You didn’t post the site:
http://www.blendogames.com/flotilla/
Cool story, bro.
That said, sounds great. Space Adventures in Infinite Space get an obvious nod, but a stylized elaborate sounding version is delicious. I’ll probably pick it up. Humor is a major plus as well.
Procedural generation is the future! I welcome our procedurally generated overlords.
I should add that Blendo have been patching away like crazy with updates. It’s up to v1.8 now which adds an online scoreboard.

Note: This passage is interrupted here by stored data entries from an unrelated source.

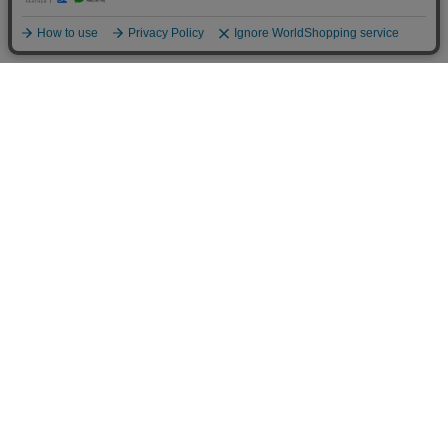
オカベのふしめんの特徴
もっちりとした歯ごたえがあり、
お味噌汁やサラダに大活躍
麺を製造する時に出来る麺の端を”ふしめん”と言います。少し平べ
ったいのでお味噌汁はもちろん、サラダではマカロニの代わりにお
使いいただけます。麺を乾燥・熟成させる時の麺の端なので、オカベ
の麺と同じくコシが強く、もっちりした食感がお楽しみいただけます。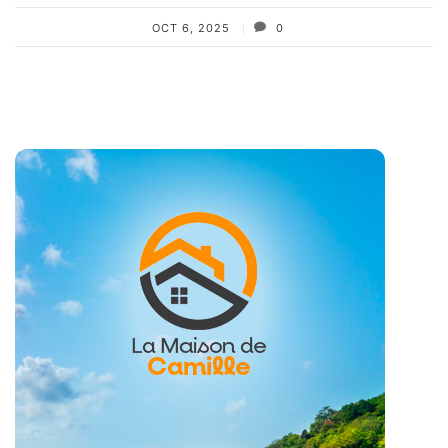
OCT 6, 2025
0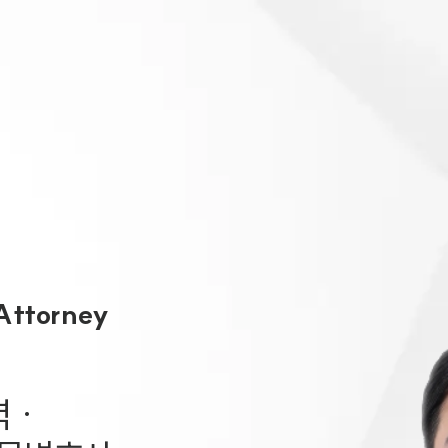
대륜 천안로펌
서울·대전·
천안형사전문
천안이혼전문
천안학교폭력
천안부동산변
Attorney
천안음주운전
천안변호사 
천안변호사 주
·

천안 분사무소
천안변호사상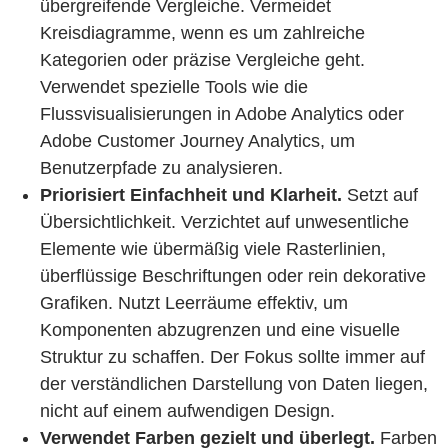
übergreifende Vergleiche. Vermeidet
Kreisdiagramme, wenn es um zahlreiche
Kategorien oder präzise Vergleiche geht.
Verwendet spezielle Tools wie die
Flussvisualisierungen in Adobe Analytics oder
Adobe Customer Journey Analytics, um
Benutzerpfade zu analysieren.
Priorisiert Einfachheit und Klarheit.
Setzt auf
Übersichtlichkeit. Verzichtet auf unwesentliche
Elemente wie übermäßig viele Rasterlinien,
überflüssige Beschriftungen oder rein dekorative
Grafiken. Nutzt Leerräume effektiv, um
Komponenten abzugrenzen und eine visuelle
Struktur zu schaffen. Der Fokus sollte immer auf
der verständlichen Darstellung von Daten liegen,
nicht auf einem aufwendigen Design.
Verwendet Farben gezielt und überlegt.
Farben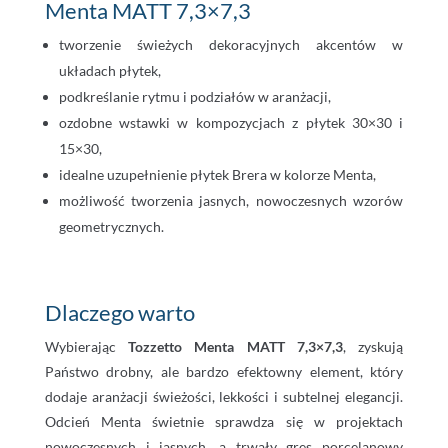
Menta MATT 7,3×7,3
tworzenie świeżych dekoracyjnych akcentów w
układach płytek,
podkreślanie rytmu i podziałów w aranżacji,
ozdobne wstawki w kompozycjach z płytek 30×30 i
15×30,
idealne uzupełnienie płytek Brera w kolorze Menta,
możliwość tworzenia jasnych, nowoczesnych wzorów
geometrycznych.
Dlaczego warto
Wybierając
Tozzetto Menta MATT 7,3×7,3
, zyskują
Państwo drobny, ale bardzo efektowny element, który
dodaje aranżacji świeżości, lekkości i subtelnej elegancji.
Odcień Menta świetnie sprawdza się w projektach
nowoczesnych i jasnych, a trwały gres porcelanowy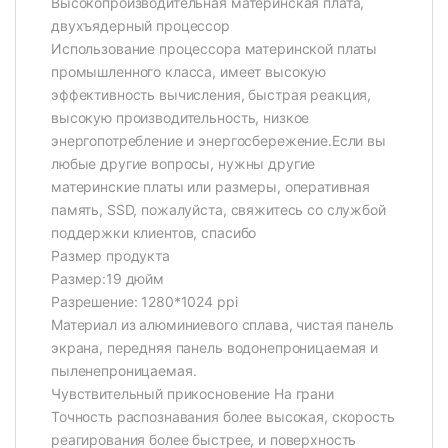
Высокопроизводительная материнская плата,
двухъядерный процессор
Использование процессора материнской платы
промышленного класса, имеет высокую
эффективность вычисления, быстрая реакция,
высокую производительность, низкое
энергопотребление и энергосбережение.Если вы
любые другие вопросы, нужны другие
материнские платы или размеры, оперативная
память, SSD, пожалуйста, свяжитесь со службой
поддержки клиентов, спасибо
Размер продукта
Размер:19 дюйм
Разрешение: 1280*1024 ppi
Материал из алюминиевого сплава, чистая панель
экрана, передняя панель водонепроницаемая и
пыленепроницаемая.
Чувствительный прикосновение На грани
Точность распознавания более высокая, скорость
реагирования более быстрее, и поверхность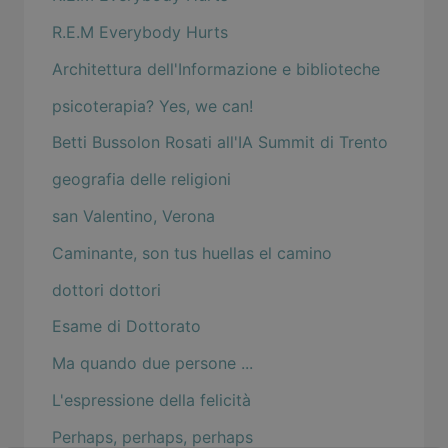
R.E.M Everybody Hurts
Architettura dell'Informazione e biblioteche
psicoterapia? Yes, we can!
Betti Bussolon Rosati all'IA Summit di Trento
geografia delle religioni
san Valentino, Verona
Caminante, son tus huellas el camino
dottori dottori
Esame di Dottorato
Ma quando due persone ...
L'espressione della felicità
Perhaps, perhaps, perhaps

When the demo clicked for me (I won an epic 2 on 5 battle against some enemy battleships after sustaining heavy damage in the initial salvos) I really enjoyed this.
I’m planning on buying it once my exams are done.
Great review! I just noticed that the deer space-bastard mentioned is named the reverse of Santa Maria. Conspiracy? Yeah, maybe not.
Thanks. Didn’t notice that, actually. Must pay more attention – goodness knows what dark machinations lurk beneath Flotilla’s friendly surface. Also, easy way to generate space names: mine would be Nellim Luap.